To say that it’s been a mind-blower would be an understatement. The program is designed for people working full time in educational leadership roles. Most of the participants are in K-!2 or higher education-type roles – a whole new vocabulary and frame of reference for the lonely two of us in health care (social work and radiation therapy). So far it’s been an uneasy juggling act of writing papers, group work, actual work-work, family stuff, binge-eating and panic. Already the subconscious whisper of “you should be writing”  manages to flavour my (so-called) leisure activities*.  The program format is 8 courses (including 2 electives), exams then the dissertation – in theory over 3 years (although average completion time is 7). Having gone the DCR (diploma) – end on degree- radiotherapy Masters route beloved of those trained in the UK in the 1980s (and before) I have very little experience of critical theorists like the lovely Monsieur Foucault – or concepts like neo-liberalism (hint – not a good thing) and (I am rather ashamed to say) even philosophers like Plato (a frequent guest star in our ethics course). But I am glad to report, it is all rather wonderful to consciously shift away from the technical focus of my day job and look at such questions as ‘what makes a good life’ in the company of 10 wise, kind and experienced people. It’s a luxury and a privilege to be able to tackle these ideas, and better late than never!

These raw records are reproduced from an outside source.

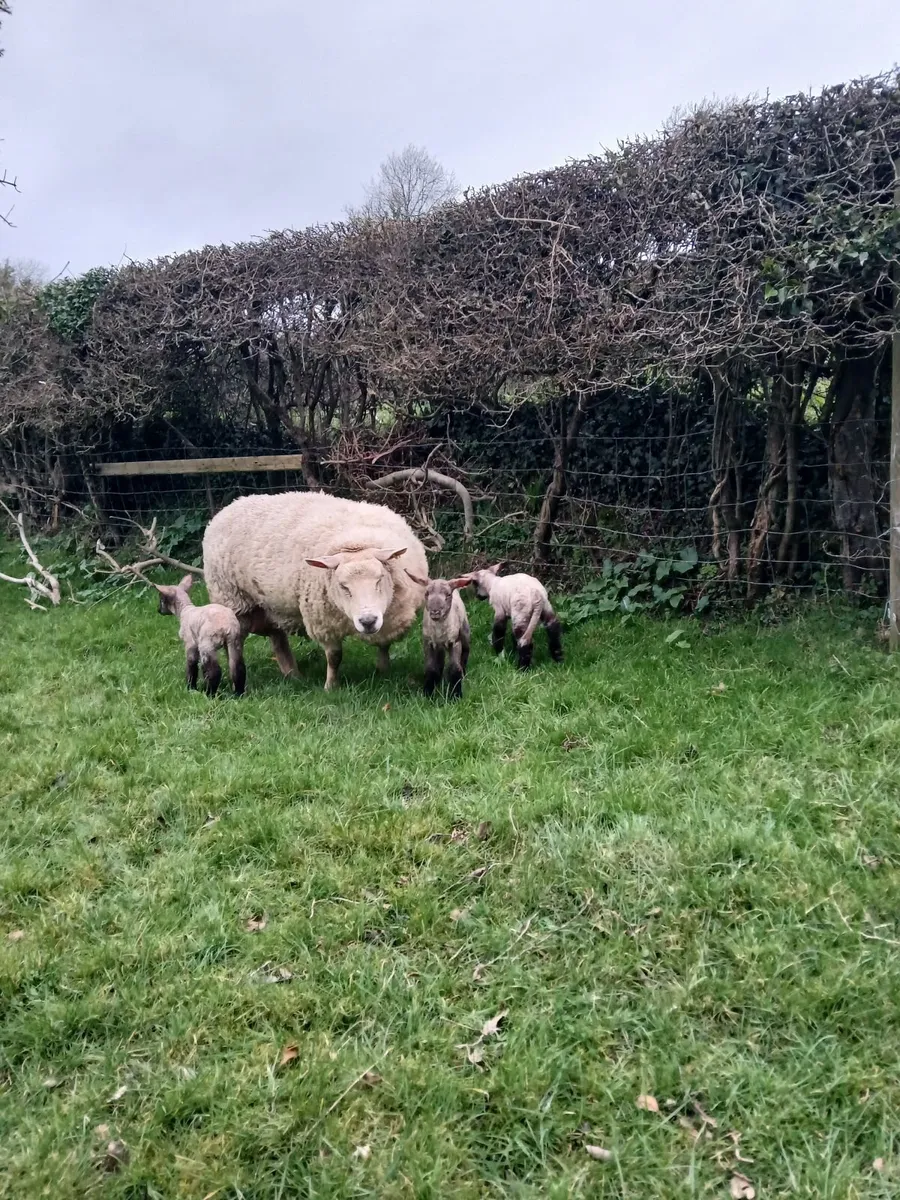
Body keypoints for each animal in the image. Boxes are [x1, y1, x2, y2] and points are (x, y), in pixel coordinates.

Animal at [202, 491, 428, 691]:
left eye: (380, 579)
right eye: (343, 586)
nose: (368, 621)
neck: (355, 541)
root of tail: (232, 505)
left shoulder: (391, 616)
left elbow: (384, 644)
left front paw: (383, 670)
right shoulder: (324, 621)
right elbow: (334, 656)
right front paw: (331, 686)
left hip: (271, 605)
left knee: (278, 639)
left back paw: (293, 675)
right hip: (234, 601)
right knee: (236, 644)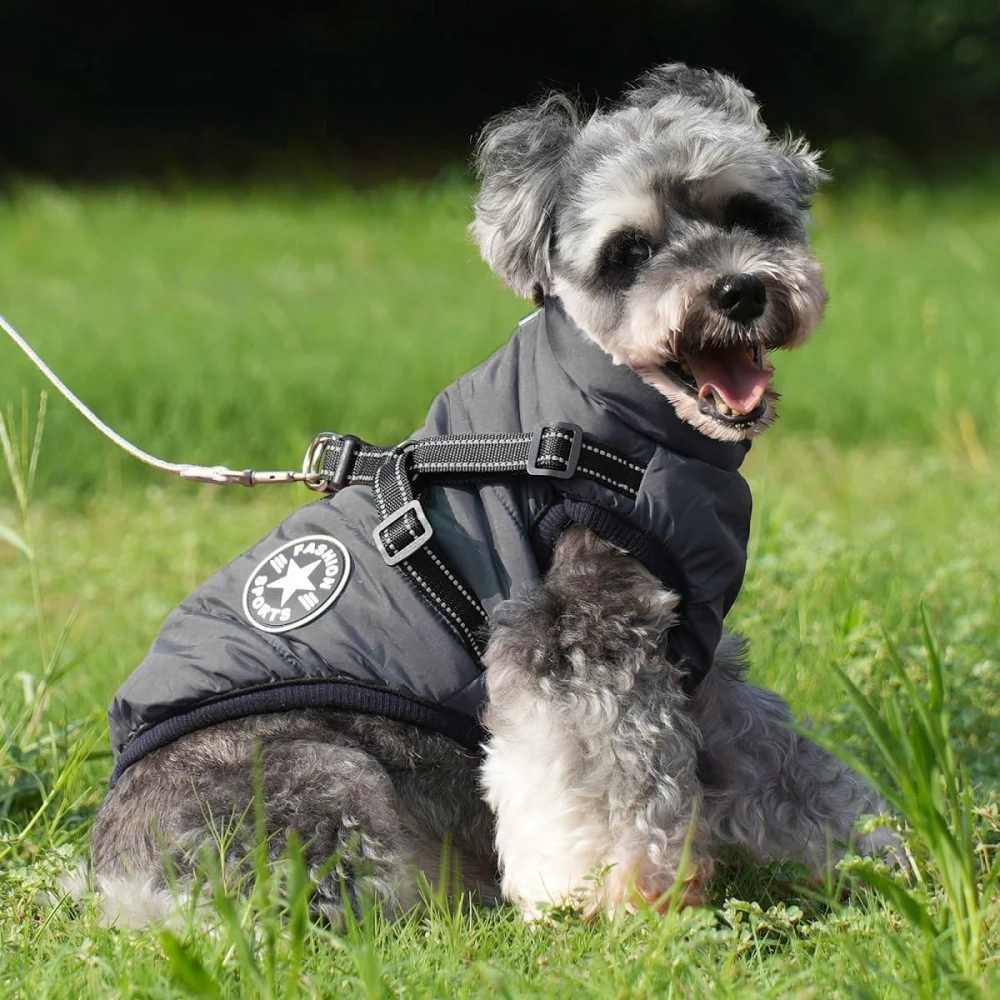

My probable area of investigation is the experiences of health care professionals (HCPs) who are gay, lesbian and bisexual (GLB) in the cancer care system – I am really interested how their sexual orientation plays into (or doesn’t) their relationship with patients. I’ve been doing a lot of reading about GLB patients in our system – we could definitely make some improvements in helping them access care and feel welcome. Most of the research examining HCPs looks at the work environment – at homophobia for example. I would love to look at where the patient and HCP’s ‘horizons of understanding” meet (a concept from Gadamer illustrating the need to fully understand the other in a relationship). Does it make a difference? Does it matter? Does sexuality affect the fusion of horizons? Will I pick Gadermarian phenomenology as my critical framework – do I really know what it means yet? Stay tuned – more to come!


*Currently consisting of trying to keep up with my tyrannical FitBit, mess around with #MedRadJClub and binge watch Brooklyn 99. Oh….and Dr. Who.